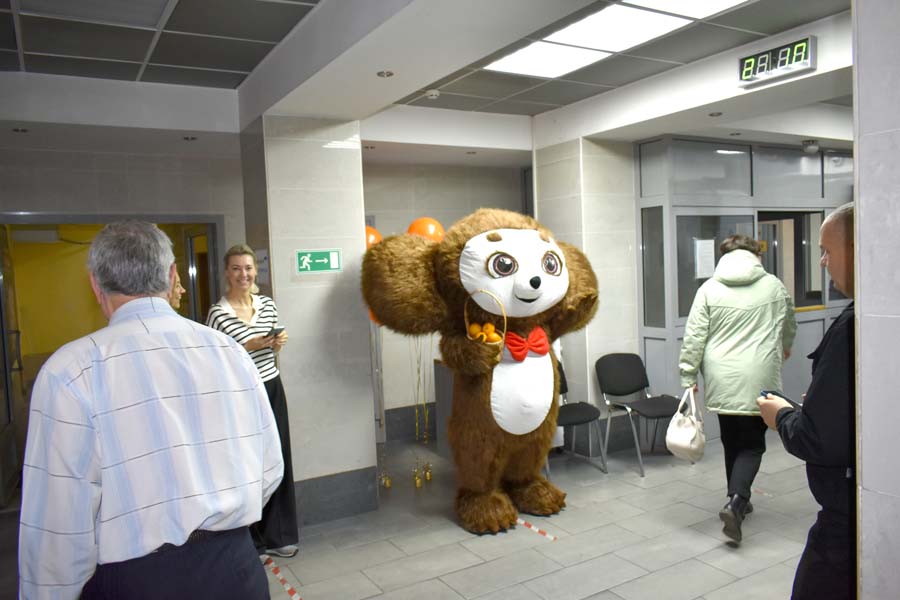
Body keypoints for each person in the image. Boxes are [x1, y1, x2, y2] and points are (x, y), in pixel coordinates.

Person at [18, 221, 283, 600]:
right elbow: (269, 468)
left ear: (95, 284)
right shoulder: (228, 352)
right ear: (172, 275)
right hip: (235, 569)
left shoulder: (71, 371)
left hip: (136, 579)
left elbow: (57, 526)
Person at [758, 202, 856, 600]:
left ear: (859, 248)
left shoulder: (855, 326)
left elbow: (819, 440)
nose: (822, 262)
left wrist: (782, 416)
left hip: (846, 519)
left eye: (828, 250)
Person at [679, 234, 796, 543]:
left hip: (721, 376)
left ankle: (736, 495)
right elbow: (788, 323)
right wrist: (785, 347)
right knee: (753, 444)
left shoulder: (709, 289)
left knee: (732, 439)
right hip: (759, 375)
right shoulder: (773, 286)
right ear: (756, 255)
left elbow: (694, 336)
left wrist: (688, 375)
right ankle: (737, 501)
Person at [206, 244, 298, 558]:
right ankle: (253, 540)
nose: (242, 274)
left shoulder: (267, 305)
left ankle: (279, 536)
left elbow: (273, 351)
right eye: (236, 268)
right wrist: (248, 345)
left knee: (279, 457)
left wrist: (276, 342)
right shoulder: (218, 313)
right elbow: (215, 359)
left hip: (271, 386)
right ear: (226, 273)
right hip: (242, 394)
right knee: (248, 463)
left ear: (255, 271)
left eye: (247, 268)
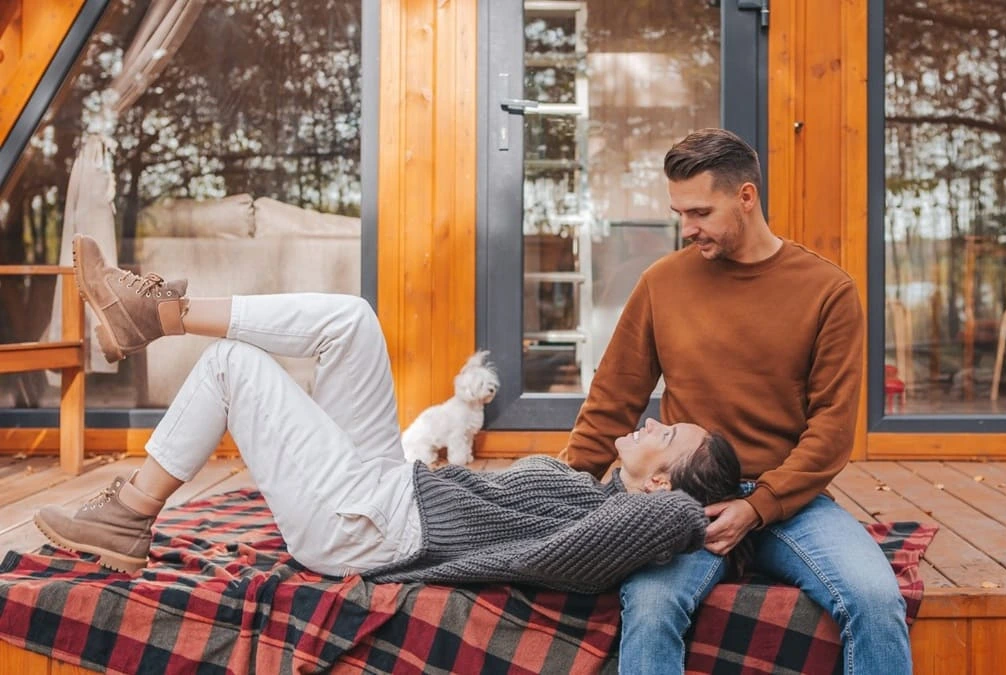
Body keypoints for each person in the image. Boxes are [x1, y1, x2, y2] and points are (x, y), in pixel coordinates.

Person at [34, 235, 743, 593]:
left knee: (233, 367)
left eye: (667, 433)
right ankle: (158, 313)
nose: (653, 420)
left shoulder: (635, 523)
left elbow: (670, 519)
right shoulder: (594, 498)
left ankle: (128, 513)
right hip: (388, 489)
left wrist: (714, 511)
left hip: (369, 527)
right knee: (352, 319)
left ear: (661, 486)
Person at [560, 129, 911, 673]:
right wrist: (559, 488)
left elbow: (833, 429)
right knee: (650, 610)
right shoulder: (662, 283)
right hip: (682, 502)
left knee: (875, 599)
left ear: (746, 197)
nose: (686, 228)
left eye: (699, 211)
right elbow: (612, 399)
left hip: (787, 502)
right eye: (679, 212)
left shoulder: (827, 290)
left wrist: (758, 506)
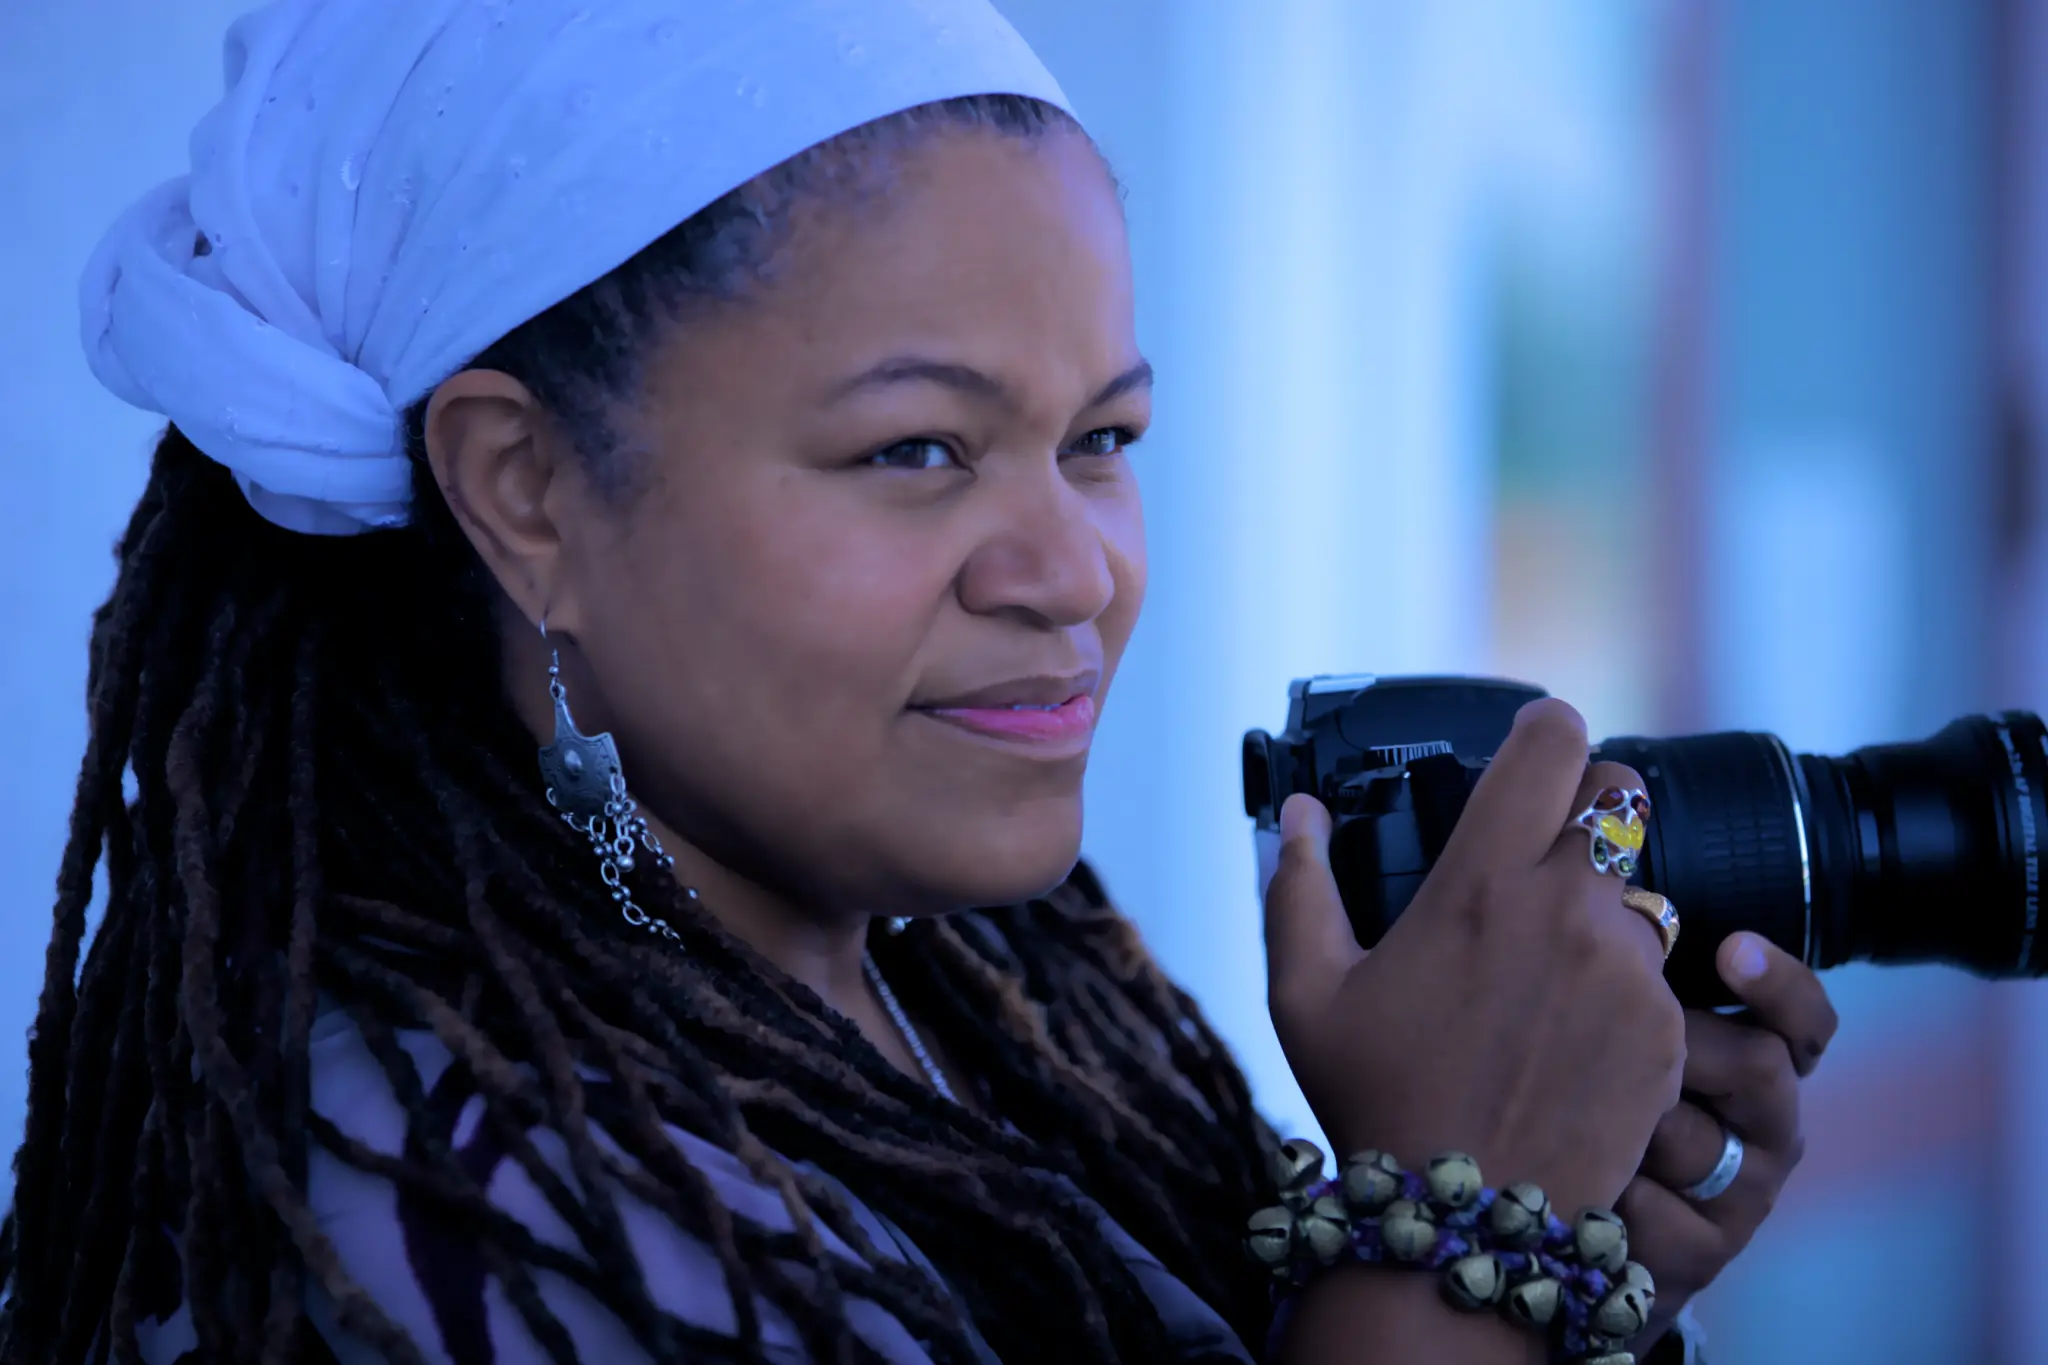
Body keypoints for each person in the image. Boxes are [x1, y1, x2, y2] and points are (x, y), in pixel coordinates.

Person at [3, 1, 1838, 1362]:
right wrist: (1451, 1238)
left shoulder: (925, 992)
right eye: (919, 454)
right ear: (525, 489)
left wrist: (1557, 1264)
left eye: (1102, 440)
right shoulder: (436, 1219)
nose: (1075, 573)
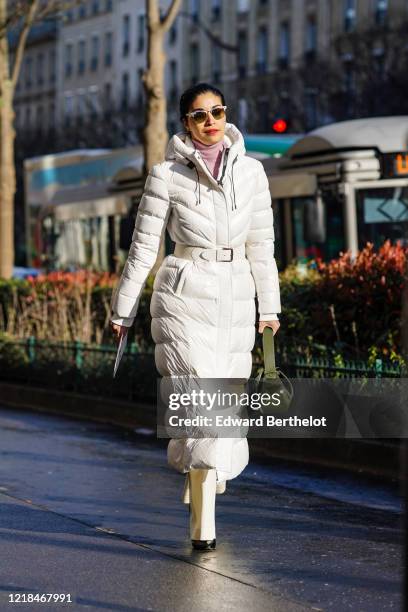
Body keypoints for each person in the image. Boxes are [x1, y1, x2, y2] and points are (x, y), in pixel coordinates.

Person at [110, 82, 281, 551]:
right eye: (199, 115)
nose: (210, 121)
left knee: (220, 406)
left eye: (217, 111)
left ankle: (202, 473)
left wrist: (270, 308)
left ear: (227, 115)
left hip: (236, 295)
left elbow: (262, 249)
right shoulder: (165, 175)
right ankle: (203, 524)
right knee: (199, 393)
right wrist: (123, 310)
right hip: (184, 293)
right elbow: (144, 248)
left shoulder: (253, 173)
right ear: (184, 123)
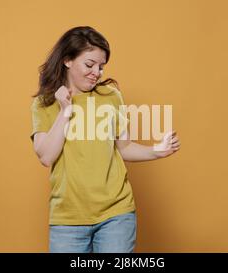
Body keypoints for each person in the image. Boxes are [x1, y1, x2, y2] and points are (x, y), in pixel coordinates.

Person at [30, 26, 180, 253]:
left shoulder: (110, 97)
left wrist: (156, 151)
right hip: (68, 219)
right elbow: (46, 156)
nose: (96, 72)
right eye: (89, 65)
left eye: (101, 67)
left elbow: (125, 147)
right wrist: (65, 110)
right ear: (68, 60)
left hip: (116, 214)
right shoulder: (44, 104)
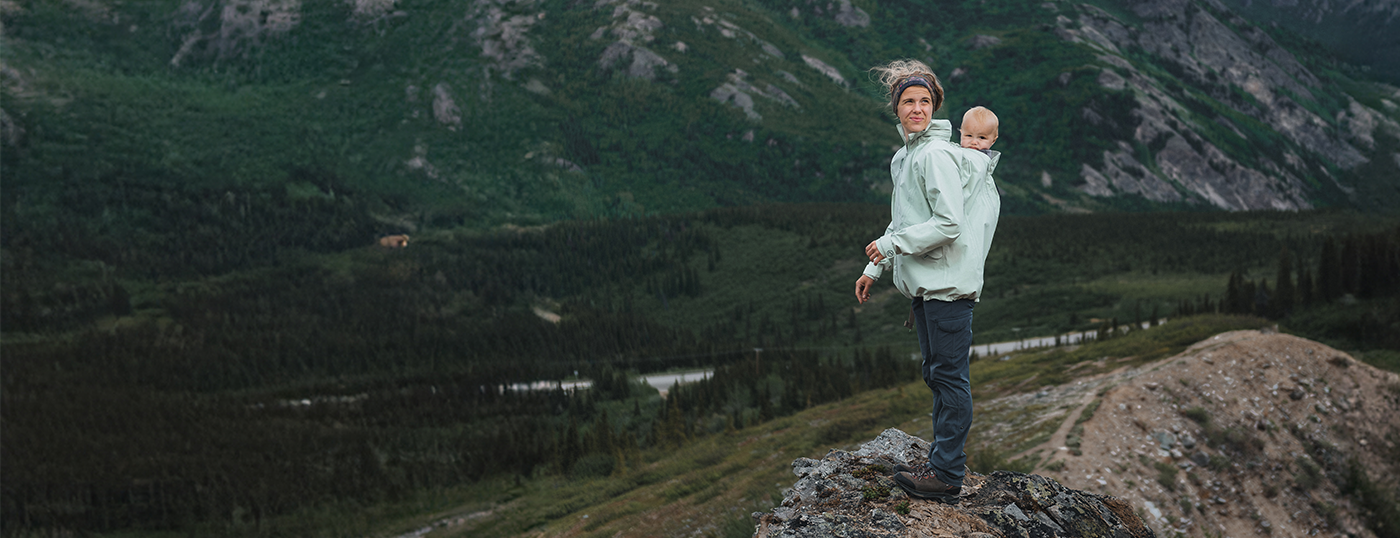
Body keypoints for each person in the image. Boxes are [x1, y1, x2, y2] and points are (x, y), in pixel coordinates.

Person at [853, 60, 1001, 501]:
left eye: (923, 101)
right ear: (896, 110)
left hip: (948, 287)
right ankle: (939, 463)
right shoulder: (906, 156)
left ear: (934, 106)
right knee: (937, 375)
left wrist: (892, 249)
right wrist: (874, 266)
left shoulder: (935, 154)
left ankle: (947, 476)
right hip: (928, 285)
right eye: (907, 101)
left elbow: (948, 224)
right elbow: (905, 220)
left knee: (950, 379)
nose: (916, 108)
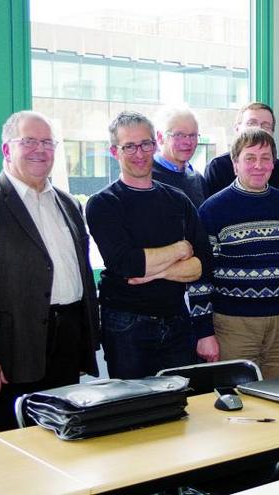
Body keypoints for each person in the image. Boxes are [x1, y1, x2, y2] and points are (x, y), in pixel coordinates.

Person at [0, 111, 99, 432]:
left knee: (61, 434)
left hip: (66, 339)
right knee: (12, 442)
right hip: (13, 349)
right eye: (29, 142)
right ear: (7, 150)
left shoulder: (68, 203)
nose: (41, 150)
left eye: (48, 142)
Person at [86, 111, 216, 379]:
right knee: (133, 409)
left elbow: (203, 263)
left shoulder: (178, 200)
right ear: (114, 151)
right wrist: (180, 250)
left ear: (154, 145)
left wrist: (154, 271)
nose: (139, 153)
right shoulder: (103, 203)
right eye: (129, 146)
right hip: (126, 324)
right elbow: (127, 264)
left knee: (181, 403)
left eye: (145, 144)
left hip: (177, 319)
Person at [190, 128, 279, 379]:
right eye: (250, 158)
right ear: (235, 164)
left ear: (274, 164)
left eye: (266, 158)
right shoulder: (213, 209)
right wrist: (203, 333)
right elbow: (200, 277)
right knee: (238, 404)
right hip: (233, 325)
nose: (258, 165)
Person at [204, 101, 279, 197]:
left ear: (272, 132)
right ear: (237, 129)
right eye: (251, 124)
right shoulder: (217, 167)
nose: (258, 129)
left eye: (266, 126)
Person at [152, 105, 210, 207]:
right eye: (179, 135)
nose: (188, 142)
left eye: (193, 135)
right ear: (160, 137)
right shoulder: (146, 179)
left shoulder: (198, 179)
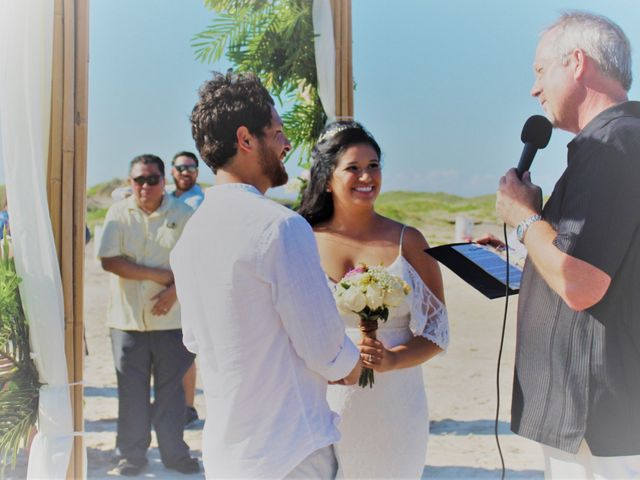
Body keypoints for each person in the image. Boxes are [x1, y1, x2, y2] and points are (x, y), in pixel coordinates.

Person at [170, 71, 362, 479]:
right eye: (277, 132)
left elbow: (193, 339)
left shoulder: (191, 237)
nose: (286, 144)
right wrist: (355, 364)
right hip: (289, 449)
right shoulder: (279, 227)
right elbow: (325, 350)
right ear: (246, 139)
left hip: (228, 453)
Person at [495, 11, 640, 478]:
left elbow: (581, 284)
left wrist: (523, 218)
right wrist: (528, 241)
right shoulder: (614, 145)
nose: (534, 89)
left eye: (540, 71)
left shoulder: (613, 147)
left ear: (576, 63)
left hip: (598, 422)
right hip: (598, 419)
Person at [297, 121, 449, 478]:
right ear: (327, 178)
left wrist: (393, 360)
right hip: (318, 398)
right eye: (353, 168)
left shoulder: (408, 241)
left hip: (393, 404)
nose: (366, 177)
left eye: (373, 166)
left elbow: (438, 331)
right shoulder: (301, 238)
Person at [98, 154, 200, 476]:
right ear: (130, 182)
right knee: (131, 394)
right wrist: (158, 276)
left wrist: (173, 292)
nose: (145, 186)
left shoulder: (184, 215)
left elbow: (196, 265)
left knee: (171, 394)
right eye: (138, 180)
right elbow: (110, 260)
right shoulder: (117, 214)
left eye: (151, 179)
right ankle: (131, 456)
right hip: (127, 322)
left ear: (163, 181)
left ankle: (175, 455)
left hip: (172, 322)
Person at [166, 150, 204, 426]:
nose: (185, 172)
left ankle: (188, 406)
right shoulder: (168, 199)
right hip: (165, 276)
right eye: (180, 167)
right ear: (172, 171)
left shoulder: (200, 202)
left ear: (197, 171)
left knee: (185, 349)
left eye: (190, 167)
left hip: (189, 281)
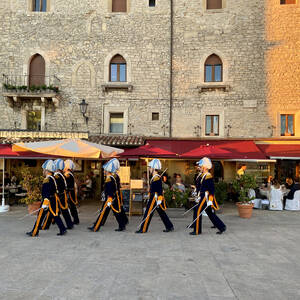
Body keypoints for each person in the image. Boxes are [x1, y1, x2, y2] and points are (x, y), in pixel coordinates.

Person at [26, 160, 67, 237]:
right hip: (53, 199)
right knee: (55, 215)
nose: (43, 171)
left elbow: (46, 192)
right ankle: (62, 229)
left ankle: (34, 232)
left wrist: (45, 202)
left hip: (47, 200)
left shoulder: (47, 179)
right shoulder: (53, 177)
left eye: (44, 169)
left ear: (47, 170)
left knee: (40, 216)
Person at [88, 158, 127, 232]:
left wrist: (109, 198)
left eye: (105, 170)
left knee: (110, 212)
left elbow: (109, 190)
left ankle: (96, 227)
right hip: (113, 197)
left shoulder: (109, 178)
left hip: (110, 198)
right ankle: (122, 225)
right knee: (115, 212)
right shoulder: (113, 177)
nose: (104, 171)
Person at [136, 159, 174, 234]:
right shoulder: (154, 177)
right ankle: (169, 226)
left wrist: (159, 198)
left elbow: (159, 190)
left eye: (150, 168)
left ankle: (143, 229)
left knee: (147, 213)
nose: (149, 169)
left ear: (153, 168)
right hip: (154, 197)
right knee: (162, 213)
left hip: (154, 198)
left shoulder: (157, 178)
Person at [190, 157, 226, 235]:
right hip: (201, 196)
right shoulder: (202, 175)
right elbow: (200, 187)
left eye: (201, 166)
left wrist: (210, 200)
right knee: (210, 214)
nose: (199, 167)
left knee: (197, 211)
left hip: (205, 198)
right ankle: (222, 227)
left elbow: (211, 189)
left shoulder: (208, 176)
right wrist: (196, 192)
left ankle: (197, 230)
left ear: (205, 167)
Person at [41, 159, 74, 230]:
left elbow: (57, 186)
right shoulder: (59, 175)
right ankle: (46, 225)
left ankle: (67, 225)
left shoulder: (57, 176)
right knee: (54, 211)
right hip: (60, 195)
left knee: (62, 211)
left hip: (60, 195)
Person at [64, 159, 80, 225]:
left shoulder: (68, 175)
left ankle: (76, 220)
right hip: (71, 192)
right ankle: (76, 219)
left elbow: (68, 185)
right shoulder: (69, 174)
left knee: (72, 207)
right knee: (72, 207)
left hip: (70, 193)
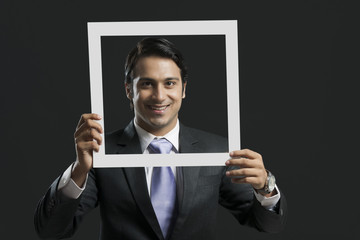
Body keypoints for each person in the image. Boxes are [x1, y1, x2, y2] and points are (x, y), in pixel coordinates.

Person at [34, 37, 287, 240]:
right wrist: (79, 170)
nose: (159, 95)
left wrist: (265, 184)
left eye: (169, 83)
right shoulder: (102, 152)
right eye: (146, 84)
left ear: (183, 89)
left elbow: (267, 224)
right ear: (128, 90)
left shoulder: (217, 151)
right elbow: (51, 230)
☆ ☆ ☆ ☆
:: Prompt ::
Begin at the line that has "left hip: (236, 295)" in the entries above; stop after the line that has "right ear: (184, 123)". Transcribe exactly those lines and no others.

:: Completed task ::
left hip: (236, 295)
left elbow: (262, 249)
right shoulder: (165, 175)
right ankle: (203, 524)
right knee: (199, 393)
right wrist: (123, 310)
right hip: (184, 293)
right elbow: (144, 248)
left shoulder: (253, 173)
right ear: (184, 123)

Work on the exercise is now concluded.